- **Task item**
Reproduce the part of the OnStar discussion below starting at "It’s sort of" and ending at "their stolen car.".

- **Document segment**
As has been pointed out elsewhere, you can also opt out by removing the fuse out that powers the OnStar system. If GM or the government ever wants to make this mandatory, then I foresee an arms race very similar to the one we’re seeing now with DRM, including the possibility of legislation which would make “circumventing an effective vehicle disabling mechanism” a federal felony.

anderer gregor October 11, 2007 2:35 PM

  • What happens when police get a hold of this and decide to stop you for speeding?

Speeding? Why should you be able to do speeding any longer? Or, in other words, what would prevent V2.0 from allowing law enforcement officers to impose a maximum speed on your car?

[Warning: May contain traces of cynism.]

Daryll Strauss October 11, 2007 2:36 PM

I’d also wonder how “opt-out” is actually implemented. Does that mean the hardware in the car won’t respond to the signal or does that mean OnStar won’t send the signal?

I’d almost bet on the later. In which case you have a whole set of other failure modes.

1) What if OnStar doesn’t process the opt-out correctly?
2) What if a hacker ignores, disables, or changes the OptOut flag?
3) What if police ask OnStar to do it anyway?

It would be less vulnerable if it’s implemented in the car, but even then it could be broken or hacked especially if I have physical access to the car.

am October 11, 2007 2:38 PM

It’s sort of the reverse of the OnStar social engineering hack featured in “Live Free or Die Hard”: Justin Long’s character and John McClane needed to steal a car, so (as I recall) they set off the airbags, waited for OnStar operators to contact them through the system, and then pretended that they needed to get to a nearby hospital right away. The operator complied, remotely started the vehicle, and off they went in their stolen car.

- **Study material**
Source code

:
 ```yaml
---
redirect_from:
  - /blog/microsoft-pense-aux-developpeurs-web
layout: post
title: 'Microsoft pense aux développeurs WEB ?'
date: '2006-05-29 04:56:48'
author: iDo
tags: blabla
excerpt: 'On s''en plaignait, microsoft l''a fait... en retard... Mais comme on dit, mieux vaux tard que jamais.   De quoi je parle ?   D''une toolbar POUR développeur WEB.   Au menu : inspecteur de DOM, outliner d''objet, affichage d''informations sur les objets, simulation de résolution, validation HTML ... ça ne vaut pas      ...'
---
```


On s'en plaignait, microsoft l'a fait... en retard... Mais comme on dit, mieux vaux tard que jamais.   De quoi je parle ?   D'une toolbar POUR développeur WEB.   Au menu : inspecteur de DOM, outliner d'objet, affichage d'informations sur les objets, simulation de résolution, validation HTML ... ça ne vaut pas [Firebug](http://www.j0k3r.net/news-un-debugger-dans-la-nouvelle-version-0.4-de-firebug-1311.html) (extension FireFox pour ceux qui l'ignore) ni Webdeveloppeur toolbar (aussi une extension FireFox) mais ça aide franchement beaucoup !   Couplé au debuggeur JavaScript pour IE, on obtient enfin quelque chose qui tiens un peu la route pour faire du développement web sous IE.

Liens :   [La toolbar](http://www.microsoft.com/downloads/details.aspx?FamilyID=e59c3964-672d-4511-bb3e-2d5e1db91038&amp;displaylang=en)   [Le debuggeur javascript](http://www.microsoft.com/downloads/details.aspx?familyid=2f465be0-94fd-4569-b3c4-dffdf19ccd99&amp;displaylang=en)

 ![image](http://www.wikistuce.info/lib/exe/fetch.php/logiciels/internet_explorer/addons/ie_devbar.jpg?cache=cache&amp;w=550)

- **Response below**
It’s sort of the reverse of the OnStar social engineering hack featured in “Live Free or Die Hard”: Justin Long’s character and John McClane needed to steal a car, so (as I recall) they set off the airbags, waited for OnStar operators to contact them through the system, and then pretended that they needed to get to a nearby hospital right away. The operator complied, remotely started the vehicle, and off they went in their stolen car.